Il faudrait parler aussi des associations voix/instrument. Je suppose que Lucia Ronchetti a longtemps réfléchi à la nature de ces associations. Peut-être s'est-elle appuyée sur les nombreuse recherches qui existent dans le domaine du timbre, par exemple pour savoir quels instruments faut-il combiner pour avoir tel ou tel timbre, sachant que devant la multiplicité des possibilités les ordinateurs peuvent nous aider à trouver la solution la plus adaptée.

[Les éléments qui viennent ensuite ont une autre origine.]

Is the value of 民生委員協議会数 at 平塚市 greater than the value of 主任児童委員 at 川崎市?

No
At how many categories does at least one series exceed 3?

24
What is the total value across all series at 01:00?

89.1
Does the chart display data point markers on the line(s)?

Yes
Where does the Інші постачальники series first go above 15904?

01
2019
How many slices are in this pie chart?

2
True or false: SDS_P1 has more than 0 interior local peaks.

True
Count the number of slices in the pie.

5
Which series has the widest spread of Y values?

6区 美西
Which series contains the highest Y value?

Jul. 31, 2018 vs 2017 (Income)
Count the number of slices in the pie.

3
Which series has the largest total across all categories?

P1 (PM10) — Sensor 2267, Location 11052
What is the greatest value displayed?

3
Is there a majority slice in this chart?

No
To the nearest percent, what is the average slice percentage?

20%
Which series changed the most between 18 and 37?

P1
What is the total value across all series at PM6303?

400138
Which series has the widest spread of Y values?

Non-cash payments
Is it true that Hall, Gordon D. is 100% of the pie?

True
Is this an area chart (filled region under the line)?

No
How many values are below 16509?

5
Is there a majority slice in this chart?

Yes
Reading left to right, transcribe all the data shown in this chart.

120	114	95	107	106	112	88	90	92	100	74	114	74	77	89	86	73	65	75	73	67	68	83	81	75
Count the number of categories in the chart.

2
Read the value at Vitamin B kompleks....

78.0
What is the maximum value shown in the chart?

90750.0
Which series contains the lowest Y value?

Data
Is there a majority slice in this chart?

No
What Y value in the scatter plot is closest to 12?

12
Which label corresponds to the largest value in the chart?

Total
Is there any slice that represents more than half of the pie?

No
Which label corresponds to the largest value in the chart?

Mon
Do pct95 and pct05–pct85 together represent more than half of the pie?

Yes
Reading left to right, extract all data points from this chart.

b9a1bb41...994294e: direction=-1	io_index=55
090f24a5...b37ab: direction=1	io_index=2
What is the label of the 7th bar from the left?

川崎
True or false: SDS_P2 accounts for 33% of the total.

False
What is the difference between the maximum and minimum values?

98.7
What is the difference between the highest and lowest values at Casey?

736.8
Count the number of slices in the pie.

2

Peut-être a-t-elle aussi pensé ces associations sous des rapports plus concrets, en se demandant quels "mariages" pourraient être intéressants d'un point de vue musical et scénique, et en imaginant peut-être les musiciens eux-mêmes. Les personnages sont caractérisés par la musique, mais la question du sexe a son importance. Albert est un contre-ténor/alto, l'alto étant joué par une femme et la voix de contre-ténor étant placée aussi haut que celle d'une femme. Il faudrait savoir en quoi cette association caractérise-t-elle le personnage d'Albert ? Par ailleurs, il me semble clair que chaque association, par son caractère spécifique, sert l'unicité des personnages les uns par rapport aux autres.
Sur un plan plus général, l'alternance soli-tutti est aussi réalisée avec minutie. Sur le plan de l'écriture musicale, Lucia Ronchetti fait preuve d'une virtuosité incroyable, qui renouvelle grandement mon expérience d'auditeur. Pour arriver à faire fonctionner ensemble tous ces "doubles", il faut vraiment une maîtrise technique imparable. Car je tiens à le préciser, le résultat musical est tout à fait probant. Contrairement à beaucoup de compositeurs qui ont des idées mais dont la réalisation musicale laisse perplexe, Lucia Ronchetti déploie un art consommé de la composition, à la hauteur de ses maîtres. Chaque moment de la partition comporte des harmonies sublimes et des idées inattendues, et la dynamique est sans cesse renouvelée.
De par sa configuration scénique, cette pièce est un spectacle complet, plein de surprises, qui comporte beaucoup de moments très drôles, et fait preuve d'une grande générosité envers l'auditeur. Ce n'est pas négligeable, surtout dans un conservatoire, où la quasi-totalité du public est constituée de musiciens, dont certains sont en phase d'apprentissage, et c'est une belle leçon de leur montrer que la musique contemporaine peut être aussi, et surtout, immensément gratifiante.